## AUFGABE
Such bitte aus den Einträgen unten jede Zeile heraus, die das Wort „made“ enthält, und schreib sie ab. Groß- und Kleinschreibung müssen dabei übereinstimmen.

## GEGEBENE ANGABEN
------------------------------------------------------------

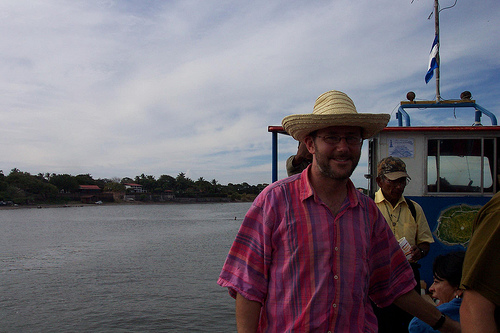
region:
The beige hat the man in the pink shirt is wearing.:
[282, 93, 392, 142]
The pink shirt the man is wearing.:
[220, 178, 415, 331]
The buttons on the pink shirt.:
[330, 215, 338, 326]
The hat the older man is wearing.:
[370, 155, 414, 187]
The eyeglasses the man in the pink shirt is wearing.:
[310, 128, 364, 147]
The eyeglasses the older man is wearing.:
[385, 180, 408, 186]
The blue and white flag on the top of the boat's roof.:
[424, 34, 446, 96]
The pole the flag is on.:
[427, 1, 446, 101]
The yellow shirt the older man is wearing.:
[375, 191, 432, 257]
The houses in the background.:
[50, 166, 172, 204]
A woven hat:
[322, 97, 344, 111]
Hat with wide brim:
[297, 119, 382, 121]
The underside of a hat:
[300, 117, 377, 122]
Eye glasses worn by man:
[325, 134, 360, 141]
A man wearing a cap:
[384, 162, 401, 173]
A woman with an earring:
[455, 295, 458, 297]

------------------------------------------------------------

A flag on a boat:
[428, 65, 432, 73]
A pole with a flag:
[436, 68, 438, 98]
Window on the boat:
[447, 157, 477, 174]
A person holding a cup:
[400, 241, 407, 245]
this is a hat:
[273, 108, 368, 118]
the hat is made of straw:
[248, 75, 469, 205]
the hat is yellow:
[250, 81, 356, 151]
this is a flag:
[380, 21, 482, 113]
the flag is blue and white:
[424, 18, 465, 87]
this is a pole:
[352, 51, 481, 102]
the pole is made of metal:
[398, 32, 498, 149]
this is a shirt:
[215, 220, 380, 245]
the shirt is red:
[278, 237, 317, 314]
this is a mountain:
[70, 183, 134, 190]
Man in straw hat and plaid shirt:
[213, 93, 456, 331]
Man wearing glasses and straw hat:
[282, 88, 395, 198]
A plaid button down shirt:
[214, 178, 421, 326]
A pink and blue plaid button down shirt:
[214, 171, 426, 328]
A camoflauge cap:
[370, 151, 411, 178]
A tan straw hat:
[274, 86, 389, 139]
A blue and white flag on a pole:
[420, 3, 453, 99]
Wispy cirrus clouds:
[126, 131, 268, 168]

------------------------------------------------------------

## LÖSUNG
the hat is made of straw:
the pole is made of metal:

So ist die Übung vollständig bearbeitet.